Saved data entries:
★ ★ ★ ★ ★
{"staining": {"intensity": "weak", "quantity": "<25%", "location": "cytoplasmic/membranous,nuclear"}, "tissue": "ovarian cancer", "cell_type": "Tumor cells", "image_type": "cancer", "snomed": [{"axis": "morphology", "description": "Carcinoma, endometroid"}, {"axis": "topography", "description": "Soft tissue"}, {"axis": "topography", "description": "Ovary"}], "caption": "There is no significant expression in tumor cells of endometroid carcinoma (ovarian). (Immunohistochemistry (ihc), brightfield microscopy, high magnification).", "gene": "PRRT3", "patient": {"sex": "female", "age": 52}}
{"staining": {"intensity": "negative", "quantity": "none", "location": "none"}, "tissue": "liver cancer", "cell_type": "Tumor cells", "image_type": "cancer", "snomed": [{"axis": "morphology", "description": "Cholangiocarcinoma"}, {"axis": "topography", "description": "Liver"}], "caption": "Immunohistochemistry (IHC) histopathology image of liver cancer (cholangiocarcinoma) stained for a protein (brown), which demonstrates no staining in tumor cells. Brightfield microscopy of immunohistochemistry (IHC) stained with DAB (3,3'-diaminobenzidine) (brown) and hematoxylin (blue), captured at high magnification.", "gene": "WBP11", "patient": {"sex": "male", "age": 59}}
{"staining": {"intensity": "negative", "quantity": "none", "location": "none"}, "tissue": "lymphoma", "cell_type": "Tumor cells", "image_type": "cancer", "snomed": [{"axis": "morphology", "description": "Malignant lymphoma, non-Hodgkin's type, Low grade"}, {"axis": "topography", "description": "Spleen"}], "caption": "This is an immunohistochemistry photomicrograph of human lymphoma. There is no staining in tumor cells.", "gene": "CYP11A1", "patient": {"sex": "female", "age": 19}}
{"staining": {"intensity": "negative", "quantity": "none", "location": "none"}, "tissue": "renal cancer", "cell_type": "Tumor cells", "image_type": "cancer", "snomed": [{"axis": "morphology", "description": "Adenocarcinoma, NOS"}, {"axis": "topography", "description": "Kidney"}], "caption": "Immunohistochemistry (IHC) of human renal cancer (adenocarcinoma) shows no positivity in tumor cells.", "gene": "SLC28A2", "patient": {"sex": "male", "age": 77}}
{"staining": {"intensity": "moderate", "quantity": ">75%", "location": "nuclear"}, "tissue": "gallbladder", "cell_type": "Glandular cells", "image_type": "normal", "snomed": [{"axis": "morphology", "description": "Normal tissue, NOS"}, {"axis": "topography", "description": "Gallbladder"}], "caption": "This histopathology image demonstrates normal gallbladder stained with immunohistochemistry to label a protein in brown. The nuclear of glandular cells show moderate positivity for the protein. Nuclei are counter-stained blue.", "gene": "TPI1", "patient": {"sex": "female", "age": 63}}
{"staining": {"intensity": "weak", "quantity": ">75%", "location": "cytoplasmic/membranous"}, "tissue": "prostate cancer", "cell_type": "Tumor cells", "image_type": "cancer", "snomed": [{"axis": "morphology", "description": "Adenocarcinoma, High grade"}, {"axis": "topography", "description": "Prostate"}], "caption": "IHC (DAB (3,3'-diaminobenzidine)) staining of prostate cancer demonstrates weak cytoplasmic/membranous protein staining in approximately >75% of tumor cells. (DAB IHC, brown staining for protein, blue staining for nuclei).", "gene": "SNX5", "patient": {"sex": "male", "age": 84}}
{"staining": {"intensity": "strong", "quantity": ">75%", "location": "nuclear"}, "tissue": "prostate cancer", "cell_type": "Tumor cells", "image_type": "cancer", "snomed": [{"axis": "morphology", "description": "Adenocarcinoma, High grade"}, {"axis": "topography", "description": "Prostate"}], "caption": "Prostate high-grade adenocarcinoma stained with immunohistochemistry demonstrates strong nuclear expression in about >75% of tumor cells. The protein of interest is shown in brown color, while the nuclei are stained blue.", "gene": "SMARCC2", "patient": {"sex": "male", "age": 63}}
★ ★ ★ ★ ★
▶ **Required action**
Select every line in the records above that contains the word "This".

▶ **Solution to the exercise**
{"staining": {"intensity": "negative", "quantity": "none", "location": "none"}, "tissue": "lymphoma", "cell_type": "Tumor cells", "image_type": "cancer", "snomed": [{"axis": "morphology", "description": "Malignant lymphoma, non-Hodgkin's type, Low grade"}, {"axis": "topography", "description": "Spleen"}], "caption": "This is an immunohistochemistry photomicrograph of human lymphoma. There is no staining in tumor cells.", "gene": "CYP11A1", "patient": {"sex": "female", "age": 19}}
{"staining": {"intensity": "moderate", "quantity": ">75%", "location": "nuclear"}, "tissue": "gallbladder", "cell_type": "Glandular cells", "image_type": "normal", "snomed": [{"axis": "morphology", "description": "Normal tissue, NOS"}, {"axis": "topography", "description": "Gallbladder"}], "caption": "This histopathology image demonstrates normal gallbladder stained with immunohistochemistry to label a protein in brown. The nuclear of glandular cells show moderate positivity for the protein. Nuclei are counter-stained blue.", "gene": "TPI1", "patient": {"sex": "female", "age": 63}}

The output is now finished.